Ein Basketballstar und eine uralte Philosophie
Manchmal tauchen Namen auf, die einen innehalten lassen. Jayson Tatum zum Beispiel. Für diejenigen, die nicht im Basketball-Geschehen drin sind, ist er einer jener Spieler, die selbst Leute, die keinen Sport mögen, die Stirn runzeln lassen. Gerade spricht ganz Amerika über seine Leistungen in den Playoffs, und ja, es ist Unterhaltung. Aber es ist auch eine Geschichte über das Stehen im Rampenlicht, wenn alle erwarten, dass du scheiterst – und dann trotzdem zu liefern. Ich mag solche Geschichten, denn sie erinnern mich daran, dass Charakter sich unter Druck formt, egal ob auf dem Basketballplatz oder in einem Nachrichtenraum, der auf eine Regierungsentscheidung wartet.

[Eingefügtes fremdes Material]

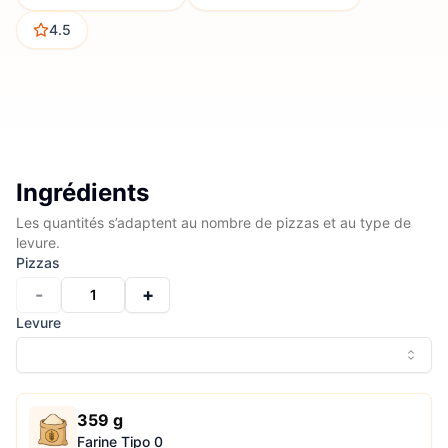
4.5
Ingrédients
Les quantités s’adaptent au nombre de pizzas et au type de
levure.
Pizzas
-
+
1
Levure
359 g
Farine Tipo 0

Und dann zu etwas völlig anderem: Shramanism. Das ist eines jener Themen, die einem klarmachen, wie viel wir in der westlichen Welt vergessen haben. Die uralte indische Tradition, die oft mit Buddhismus und Jainismus verwechselt wird, aber ihre eigene scharfsinnige Philosophie von Askese und Loslassen des Materiellen besitzt. Wenn ich lese, dass immer mehr junge Menschen in Indien, nicht zuletzt in Städten wie Srikakulam, diese Weltanschauung wiederentdecken, fühlt sich das plötzlich sehr zeitgenössisch an. Mitten in einer Zeit von Kriegsgefahr und politischen Haushaltsverhandlungen ist es vielleicht genau diese Fähigkeit, sich abseits zu stellen, die die größte Stärke ausmacht.
Denn worauf warten wir eigentlich hier zuhause? Auf eine Entscheidung über das Geld für SR, das sicherstellen soll, dass das Radio weiterhin alle Dörfer erreicht, von Kiruna bis Ystad. Währenddessen wachen die Menschen in Srinagar über ihre Häuser und Srebrenica errichtet neue Denkmäler. Und inmitten alledem ein Philosoph, der vor Tausenden von Jahren sagte, dass es vielleicht gerade im Nicht-Besitzen ist, dass man Freiheit findet. Ich weiss nicht, ob ich das voll und ganz glaube – ich mag mein Radio und meine Morgenzeitung zu sehr. Aber es bringt einen zum Nachdenken, und das schadet nie.